§ GOAL
Can you reproduce the part of the listing that opens with the line containing "Source Extractor 2.28.2" and closes with the line containing "[instrumental pixel values]", swapping "green" for "cyan" and leaving everything else unchanged?

(Saved entries)
┏━━
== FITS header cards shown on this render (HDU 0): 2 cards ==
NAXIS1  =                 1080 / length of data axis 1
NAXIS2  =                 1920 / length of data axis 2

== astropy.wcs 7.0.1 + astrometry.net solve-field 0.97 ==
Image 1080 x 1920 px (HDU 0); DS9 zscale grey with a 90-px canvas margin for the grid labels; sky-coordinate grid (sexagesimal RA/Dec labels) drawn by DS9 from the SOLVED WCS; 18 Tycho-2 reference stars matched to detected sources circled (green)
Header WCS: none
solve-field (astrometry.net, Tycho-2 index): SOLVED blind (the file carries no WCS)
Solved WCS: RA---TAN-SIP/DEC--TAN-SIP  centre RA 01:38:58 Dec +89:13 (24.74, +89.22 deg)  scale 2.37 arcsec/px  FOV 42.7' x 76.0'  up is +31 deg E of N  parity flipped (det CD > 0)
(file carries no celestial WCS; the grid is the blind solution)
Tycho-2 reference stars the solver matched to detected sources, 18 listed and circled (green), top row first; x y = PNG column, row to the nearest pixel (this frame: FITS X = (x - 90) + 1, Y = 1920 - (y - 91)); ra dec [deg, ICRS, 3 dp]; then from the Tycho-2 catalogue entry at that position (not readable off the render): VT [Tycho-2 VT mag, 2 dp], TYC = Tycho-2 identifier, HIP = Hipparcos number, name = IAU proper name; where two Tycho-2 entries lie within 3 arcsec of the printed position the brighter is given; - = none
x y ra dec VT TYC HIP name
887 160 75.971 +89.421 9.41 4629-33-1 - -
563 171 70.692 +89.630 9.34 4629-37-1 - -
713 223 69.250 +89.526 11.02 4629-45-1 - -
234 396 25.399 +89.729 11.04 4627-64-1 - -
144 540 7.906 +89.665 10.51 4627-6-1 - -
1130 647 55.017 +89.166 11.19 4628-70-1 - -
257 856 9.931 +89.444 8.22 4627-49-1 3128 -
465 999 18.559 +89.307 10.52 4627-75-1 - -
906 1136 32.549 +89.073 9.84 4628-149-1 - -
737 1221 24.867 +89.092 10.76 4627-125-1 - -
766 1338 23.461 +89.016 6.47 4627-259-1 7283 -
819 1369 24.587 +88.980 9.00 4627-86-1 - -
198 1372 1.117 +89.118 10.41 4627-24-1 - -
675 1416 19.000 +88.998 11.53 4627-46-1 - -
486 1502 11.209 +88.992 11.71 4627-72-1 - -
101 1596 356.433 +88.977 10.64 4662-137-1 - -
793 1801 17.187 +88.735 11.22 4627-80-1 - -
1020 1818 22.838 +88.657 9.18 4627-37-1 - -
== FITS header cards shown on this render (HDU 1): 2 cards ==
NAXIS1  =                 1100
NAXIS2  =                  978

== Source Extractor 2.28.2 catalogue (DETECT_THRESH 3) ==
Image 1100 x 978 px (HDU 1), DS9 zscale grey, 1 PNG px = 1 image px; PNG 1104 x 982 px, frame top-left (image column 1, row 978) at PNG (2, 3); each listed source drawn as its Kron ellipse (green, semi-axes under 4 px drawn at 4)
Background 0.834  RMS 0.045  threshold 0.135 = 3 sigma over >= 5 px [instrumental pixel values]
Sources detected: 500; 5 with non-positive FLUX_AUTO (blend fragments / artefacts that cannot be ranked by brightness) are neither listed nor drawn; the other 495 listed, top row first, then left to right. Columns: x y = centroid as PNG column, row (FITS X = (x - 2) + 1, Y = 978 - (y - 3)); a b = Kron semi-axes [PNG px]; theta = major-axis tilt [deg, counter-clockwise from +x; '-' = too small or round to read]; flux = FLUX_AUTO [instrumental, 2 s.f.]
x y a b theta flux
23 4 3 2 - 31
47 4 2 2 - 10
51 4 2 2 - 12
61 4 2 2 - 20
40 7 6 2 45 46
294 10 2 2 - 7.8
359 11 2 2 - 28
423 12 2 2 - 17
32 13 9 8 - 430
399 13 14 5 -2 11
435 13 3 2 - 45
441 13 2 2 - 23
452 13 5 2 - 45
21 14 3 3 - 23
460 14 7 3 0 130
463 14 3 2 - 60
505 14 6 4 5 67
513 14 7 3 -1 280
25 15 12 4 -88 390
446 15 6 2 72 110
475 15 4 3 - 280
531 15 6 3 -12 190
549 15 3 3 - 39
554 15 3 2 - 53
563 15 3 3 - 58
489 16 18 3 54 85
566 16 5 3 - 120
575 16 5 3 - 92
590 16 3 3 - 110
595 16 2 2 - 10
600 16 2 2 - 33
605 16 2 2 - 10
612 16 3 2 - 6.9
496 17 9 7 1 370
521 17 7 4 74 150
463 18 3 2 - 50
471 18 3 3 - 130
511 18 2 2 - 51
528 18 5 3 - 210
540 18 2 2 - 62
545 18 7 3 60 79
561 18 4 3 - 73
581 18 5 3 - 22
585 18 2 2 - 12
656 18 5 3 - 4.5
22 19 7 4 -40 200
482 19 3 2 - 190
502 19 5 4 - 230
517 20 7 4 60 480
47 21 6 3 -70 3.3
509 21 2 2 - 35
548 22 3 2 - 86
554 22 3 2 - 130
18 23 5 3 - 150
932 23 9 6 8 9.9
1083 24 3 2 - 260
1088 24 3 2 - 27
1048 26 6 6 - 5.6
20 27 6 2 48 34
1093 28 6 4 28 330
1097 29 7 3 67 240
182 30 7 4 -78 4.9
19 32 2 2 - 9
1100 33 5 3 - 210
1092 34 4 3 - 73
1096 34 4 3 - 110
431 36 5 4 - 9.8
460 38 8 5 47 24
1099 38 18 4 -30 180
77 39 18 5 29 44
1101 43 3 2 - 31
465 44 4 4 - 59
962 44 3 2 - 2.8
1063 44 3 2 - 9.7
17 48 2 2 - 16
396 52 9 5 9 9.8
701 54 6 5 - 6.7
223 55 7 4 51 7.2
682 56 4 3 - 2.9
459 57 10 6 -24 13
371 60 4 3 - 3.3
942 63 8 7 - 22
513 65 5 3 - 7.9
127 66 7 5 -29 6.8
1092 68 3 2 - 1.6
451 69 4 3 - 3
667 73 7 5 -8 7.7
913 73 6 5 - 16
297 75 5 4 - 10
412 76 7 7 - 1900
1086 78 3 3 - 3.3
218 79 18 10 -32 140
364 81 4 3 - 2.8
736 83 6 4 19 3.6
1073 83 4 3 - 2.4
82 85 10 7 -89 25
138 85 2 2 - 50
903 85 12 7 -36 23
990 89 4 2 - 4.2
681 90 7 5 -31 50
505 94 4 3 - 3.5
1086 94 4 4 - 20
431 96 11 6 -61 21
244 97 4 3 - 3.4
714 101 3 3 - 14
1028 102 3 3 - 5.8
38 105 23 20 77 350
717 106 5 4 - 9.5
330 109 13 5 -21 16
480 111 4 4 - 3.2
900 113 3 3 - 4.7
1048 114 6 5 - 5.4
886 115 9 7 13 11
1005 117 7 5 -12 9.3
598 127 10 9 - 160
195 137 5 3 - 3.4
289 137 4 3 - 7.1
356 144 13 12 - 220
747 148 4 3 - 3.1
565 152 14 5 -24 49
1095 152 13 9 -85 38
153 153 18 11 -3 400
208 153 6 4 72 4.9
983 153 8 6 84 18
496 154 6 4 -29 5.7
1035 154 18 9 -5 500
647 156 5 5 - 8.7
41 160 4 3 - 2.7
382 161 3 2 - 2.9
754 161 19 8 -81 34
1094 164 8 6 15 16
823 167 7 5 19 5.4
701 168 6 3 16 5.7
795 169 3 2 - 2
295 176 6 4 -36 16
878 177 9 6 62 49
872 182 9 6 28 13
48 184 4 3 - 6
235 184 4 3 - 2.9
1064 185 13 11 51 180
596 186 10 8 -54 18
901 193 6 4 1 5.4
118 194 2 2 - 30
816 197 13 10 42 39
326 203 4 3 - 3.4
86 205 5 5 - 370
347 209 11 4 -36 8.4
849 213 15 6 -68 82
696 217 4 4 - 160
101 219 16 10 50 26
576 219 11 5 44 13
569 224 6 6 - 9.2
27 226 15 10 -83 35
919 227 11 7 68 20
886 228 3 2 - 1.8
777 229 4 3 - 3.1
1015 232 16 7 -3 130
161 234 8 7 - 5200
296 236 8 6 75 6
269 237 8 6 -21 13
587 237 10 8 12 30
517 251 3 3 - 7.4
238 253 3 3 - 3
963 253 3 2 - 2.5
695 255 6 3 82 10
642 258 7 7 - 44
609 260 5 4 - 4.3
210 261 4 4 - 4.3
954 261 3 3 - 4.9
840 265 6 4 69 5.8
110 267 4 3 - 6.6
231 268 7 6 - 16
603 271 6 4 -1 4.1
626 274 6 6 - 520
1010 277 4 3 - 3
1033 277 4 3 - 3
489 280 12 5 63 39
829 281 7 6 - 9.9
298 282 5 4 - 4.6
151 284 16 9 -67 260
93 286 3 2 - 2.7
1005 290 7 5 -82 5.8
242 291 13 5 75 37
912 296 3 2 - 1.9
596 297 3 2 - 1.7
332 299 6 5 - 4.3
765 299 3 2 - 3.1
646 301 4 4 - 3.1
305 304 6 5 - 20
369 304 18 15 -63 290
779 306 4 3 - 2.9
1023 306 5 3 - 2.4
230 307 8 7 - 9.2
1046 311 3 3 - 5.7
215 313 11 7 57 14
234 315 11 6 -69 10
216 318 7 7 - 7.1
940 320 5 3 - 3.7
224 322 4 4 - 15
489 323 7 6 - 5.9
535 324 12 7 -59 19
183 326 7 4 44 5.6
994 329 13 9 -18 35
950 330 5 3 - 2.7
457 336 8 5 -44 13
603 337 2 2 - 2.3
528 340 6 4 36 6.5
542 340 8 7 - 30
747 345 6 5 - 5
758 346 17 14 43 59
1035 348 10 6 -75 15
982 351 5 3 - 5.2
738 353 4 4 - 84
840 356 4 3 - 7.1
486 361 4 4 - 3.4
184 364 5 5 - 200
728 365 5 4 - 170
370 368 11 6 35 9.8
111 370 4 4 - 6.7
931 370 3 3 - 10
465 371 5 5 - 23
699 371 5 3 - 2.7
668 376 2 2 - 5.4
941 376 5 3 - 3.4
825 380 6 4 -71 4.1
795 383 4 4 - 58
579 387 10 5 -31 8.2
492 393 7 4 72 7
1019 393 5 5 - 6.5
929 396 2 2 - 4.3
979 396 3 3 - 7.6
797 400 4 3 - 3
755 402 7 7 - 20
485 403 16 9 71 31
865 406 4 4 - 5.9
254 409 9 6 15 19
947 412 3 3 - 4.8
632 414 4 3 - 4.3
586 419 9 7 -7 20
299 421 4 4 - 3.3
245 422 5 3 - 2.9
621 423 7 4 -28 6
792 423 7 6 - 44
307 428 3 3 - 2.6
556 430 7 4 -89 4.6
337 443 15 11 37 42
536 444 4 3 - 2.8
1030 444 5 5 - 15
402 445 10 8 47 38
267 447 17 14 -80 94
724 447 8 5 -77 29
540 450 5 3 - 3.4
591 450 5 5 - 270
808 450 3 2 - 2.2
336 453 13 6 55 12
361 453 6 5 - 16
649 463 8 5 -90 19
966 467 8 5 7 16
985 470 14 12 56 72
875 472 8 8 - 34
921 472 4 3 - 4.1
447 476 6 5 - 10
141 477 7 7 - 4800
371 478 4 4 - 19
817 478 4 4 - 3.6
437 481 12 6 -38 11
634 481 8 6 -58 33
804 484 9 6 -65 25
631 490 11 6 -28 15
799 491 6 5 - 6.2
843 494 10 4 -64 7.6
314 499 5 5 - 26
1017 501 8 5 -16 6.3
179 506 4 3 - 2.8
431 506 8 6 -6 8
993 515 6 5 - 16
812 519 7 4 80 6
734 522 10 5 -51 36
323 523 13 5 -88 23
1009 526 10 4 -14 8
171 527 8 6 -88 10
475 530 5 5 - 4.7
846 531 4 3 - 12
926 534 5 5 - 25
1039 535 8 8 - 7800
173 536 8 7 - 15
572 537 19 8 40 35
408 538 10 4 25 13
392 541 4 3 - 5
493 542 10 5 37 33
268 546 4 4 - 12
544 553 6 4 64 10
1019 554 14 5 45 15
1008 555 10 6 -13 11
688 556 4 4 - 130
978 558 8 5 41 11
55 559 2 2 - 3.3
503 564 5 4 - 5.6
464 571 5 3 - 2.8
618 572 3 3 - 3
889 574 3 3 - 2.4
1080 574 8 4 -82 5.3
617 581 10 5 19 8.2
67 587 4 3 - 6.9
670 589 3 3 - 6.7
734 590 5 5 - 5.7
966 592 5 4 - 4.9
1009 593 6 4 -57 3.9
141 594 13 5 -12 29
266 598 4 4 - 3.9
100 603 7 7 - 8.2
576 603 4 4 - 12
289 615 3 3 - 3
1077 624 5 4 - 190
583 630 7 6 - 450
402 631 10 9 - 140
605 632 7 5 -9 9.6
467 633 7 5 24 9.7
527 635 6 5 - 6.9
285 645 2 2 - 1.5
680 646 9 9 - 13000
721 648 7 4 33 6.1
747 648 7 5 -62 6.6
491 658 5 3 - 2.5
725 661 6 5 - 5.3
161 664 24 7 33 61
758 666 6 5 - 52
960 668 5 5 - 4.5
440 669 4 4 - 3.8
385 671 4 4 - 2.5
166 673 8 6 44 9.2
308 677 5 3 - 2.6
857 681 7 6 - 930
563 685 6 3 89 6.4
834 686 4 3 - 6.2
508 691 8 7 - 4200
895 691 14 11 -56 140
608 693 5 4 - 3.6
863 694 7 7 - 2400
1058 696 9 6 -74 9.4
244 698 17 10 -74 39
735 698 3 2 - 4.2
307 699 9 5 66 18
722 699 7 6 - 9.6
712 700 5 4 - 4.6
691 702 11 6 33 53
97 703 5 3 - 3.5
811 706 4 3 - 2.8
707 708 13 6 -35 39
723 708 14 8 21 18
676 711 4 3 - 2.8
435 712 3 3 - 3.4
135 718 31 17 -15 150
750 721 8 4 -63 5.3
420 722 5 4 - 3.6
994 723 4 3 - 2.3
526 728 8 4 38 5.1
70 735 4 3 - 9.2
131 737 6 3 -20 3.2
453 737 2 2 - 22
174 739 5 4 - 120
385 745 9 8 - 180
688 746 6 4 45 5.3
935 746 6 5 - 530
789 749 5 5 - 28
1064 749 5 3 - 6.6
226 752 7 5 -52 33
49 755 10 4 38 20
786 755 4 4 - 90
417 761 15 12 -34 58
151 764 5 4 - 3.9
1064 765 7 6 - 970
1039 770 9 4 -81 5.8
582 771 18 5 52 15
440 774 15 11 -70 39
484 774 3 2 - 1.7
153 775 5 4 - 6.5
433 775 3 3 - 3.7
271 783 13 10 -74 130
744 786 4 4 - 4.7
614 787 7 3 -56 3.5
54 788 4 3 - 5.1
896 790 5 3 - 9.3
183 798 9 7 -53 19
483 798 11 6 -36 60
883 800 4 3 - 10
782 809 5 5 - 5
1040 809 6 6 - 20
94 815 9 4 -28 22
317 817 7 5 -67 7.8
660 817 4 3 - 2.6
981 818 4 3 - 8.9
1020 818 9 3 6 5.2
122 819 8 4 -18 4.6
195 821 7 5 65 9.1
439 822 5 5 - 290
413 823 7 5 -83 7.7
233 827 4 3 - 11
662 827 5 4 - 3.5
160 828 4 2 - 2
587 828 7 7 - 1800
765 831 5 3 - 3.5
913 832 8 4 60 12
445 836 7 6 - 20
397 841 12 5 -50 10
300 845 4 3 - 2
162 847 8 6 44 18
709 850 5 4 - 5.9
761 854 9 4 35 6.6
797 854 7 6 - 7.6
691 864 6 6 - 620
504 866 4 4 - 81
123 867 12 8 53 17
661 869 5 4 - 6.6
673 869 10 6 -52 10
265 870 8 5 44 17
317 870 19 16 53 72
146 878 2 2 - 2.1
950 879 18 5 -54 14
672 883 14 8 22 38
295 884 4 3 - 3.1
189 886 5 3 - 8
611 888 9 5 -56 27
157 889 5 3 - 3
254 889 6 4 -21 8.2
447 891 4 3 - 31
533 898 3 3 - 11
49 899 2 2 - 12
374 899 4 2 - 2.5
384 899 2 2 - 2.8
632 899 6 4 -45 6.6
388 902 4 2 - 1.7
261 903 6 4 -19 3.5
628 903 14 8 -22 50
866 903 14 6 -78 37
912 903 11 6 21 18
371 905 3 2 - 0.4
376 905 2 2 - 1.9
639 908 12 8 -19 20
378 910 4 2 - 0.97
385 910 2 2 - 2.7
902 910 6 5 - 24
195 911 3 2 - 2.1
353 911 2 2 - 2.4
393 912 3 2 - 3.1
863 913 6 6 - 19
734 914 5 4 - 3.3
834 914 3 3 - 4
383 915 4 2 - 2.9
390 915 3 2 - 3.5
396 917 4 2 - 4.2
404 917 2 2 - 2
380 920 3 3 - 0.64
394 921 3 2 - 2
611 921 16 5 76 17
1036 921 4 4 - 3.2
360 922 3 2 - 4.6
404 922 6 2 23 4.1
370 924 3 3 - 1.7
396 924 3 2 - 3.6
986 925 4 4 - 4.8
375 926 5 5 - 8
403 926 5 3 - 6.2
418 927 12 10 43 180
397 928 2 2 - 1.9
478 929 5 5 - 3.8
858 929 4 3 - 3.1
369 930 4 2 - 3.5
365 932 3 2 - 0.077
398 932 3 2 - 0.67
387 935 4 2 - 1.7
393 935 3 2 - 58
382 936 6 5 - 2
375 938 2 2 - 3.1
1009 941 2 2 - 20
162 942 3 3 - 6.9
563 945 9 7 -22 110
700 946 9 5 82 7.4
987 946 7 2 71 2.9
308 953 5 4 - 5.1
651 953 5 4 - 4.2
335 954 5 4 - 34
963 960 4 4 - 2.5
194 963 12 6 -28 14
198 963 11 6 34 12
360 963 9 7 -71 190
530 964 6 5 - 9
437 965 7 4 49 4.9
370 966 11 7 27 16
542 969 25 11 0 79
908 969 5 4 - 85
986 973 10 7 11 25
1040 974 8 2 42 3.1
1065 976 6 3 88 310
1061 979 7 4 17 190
┗━━
§ FINAL RESULT
== Source Extractor 2.28.2 catalogue (DETECT_THRESH 3) ==
Image 1100 x 978 px (HDU 1), DS9 zscale grey, 1 PNG px = 1 image px; PNG 1104 x 982 px, frame top-left (image column 1, row 978) at PNG (2, 3); each listed source drawn as its Kron ellipse (cyan, semi-axes under 4 px drawn at 4)
Background 0.834  RMS 0.045  threshold 0.135 = 3 sigma over >= 5 px [instrumental pixel values]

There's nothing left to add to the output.